• **Aim of the exercise**:
Repeat word for word the part of the Britten and Rostropovich article below that lies between "By John Terauds" and "cellist Mstislav Rostropovich.", inclusive.

• **Passage to read**:
★ ★ ★
We have detected that you are using an adblocking plugin in your browser.

The revenue we earn by the advertisements is used to manage this website. Please whitelist our website in your adblocking plugin.

Benjamin Britten at 100, Part V: The composer's other muse was cellist Mstislav Rostropovich

By John Terauds on March 17, 2013

Happy couples: Mstislav Rostropovich and his cello in the backseat, Benjamin Britten and Galina Vishnevskaya in front and Peter Pears in the parking lot.
Happy couples: Mstislav Rostropovich and his cello in the back seat, Benjamin Britten and Galina Vishnevskaya in front and Peter Pears in the parking lot.

There was a part for tenor Peter Pears, Benjamin Britten’s lifelong partner, in the composer’s vocal music and operas because the singer was not just a partner but a muse. Today I want to look at the fruits of a second muse to appear in Britten’s creative life: Russian cellist Mstislav Rostropovich.

In this fifth installment of a show-and-play commemorating the 100th anniversary of the composer’s birth — and before we turn finally to Britten’s vocal music and operas, and the importance of Peter Pears — let’s stop and listen to the pieces that came out of Britten’s friendship with the life force known to his friends as Slava.

In 1960, Britten and Pears had gone to a concert at London’s Royal Festival Hall to hear a phenomenal 33-year-old cellist from the other side of the Iron Curtain, Mstislav Rostropovich. Britten sat next to composer Dmitri Shostakovich, who jokingly complained afterward of bruised ribs from Britten repeated jabs of enthusiasm during the concert.

“It was the most extraordinary cello playing I’d ever heard,” Britten remarked to an interviewer a few years later. Shostakovich offered to introduce Britten to Rostropovich, who thought Britten was a contemporary of Henry Purcell’s.

Rostropovich insisted Britten write him something (something he apparently did with every composer he met). The first piece to be born of the Royal Festival Hall encounter was the Cello Sonata, which Rostropovich premiered at Aldeburgh in 1961.

An account in the Guardian suggests that both composer and cellist were very tense going in to the first rehearsal. Britten, who took the piano part, had never written anything for solo cello before. Rostropovich told an interviewer that he had made himself comfortable with “four or five whiskies” beforehand. “We played like pigs, but we were so happy.”

Composer and cellist after the premiere of the Cello Sonata in 1961.
Composer and cellist after the premiere of the Cello Sonata in 1961.

The experience of having Britten at the keyboard left a powerful impression on the Russian, who told an interviewer many years later that he couldn’t play Franz Schubert’s Arpeggione Sonata with anyone else after the two performed it together in 1961.
★ ★ ★
• **Raw records**:

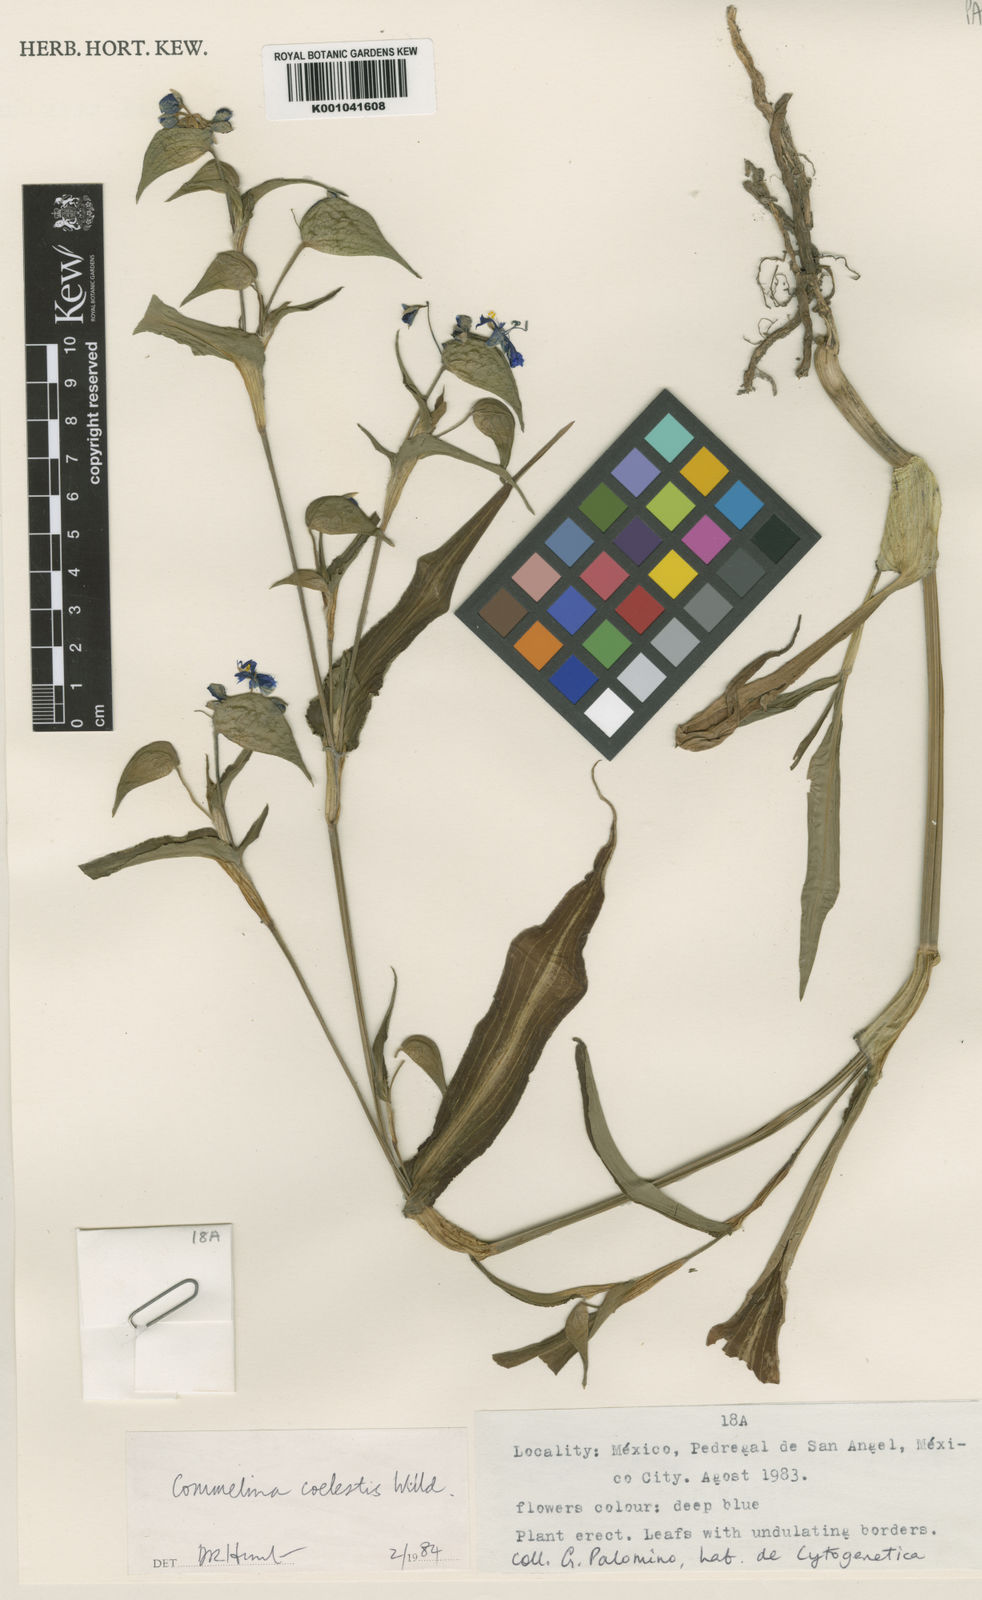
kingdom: Plantae
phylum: Tracheophyta
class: Liliopsida
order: Commelinales
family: Commelinaceae
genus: Commelina
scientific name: Commelina tuberosa
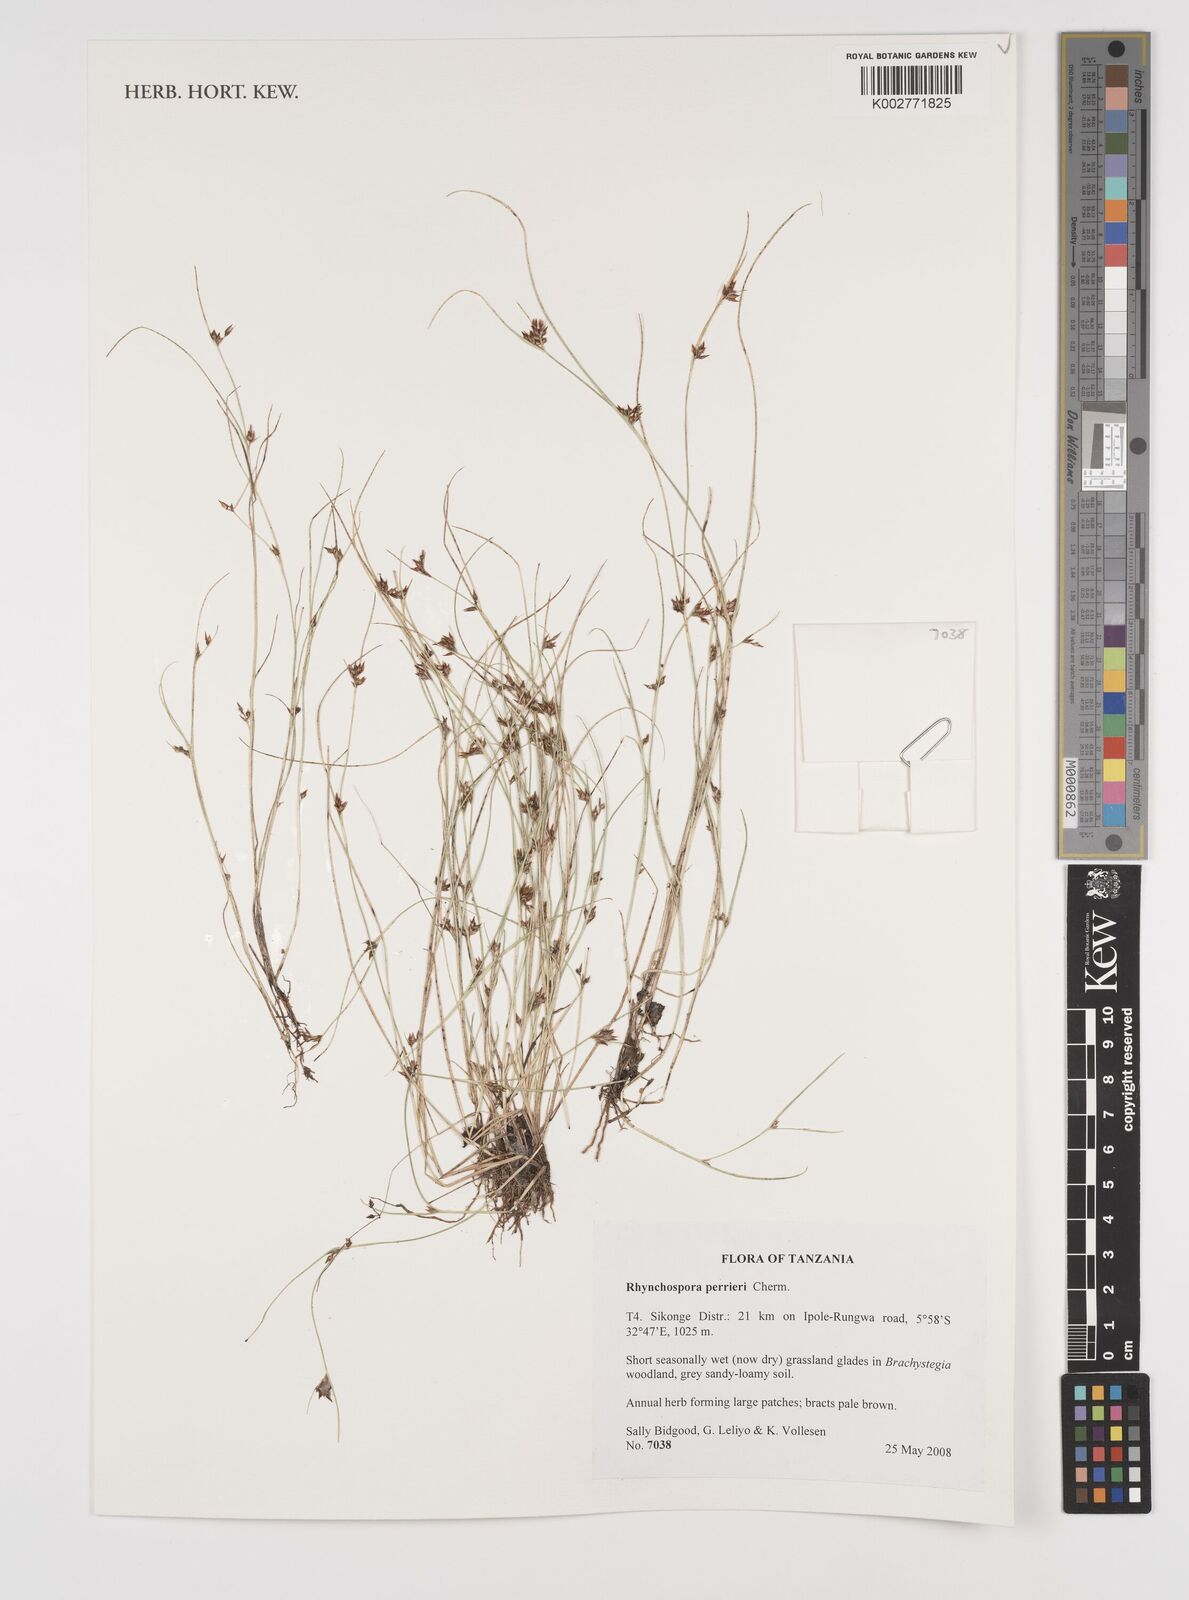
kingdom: Plantae
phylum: Tracheophyta
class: Liliopsida
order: Poales
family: Cyperaceae
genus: Rhynchospora
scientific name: Rhynchospora perrieri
★ ★ ★
• **Answer to this task**:
By John Terauds on March 17, 2013

Happy couples: Mstislav Rostropovich and his cello in the backseat, Benjamin Britten and Galina Vishnevskaya in front and Peter Pears in the parking lot.
Happy couples: Mstislav Rostropovich and his cello in the back seat, Benjamin Britten and Galina Vishnevskaya in front and Peter Pears in the parking lot.

There was a part for tenor Peter Pears, Benjamin Britten’s lifelong partner, in the composer’s vocal music and operas because the singer was not just a partner but a muse. Today I want to look at the fruits of a second muse to appear in Britten’s creative life: Russian cellist Mstislav Rostropovich.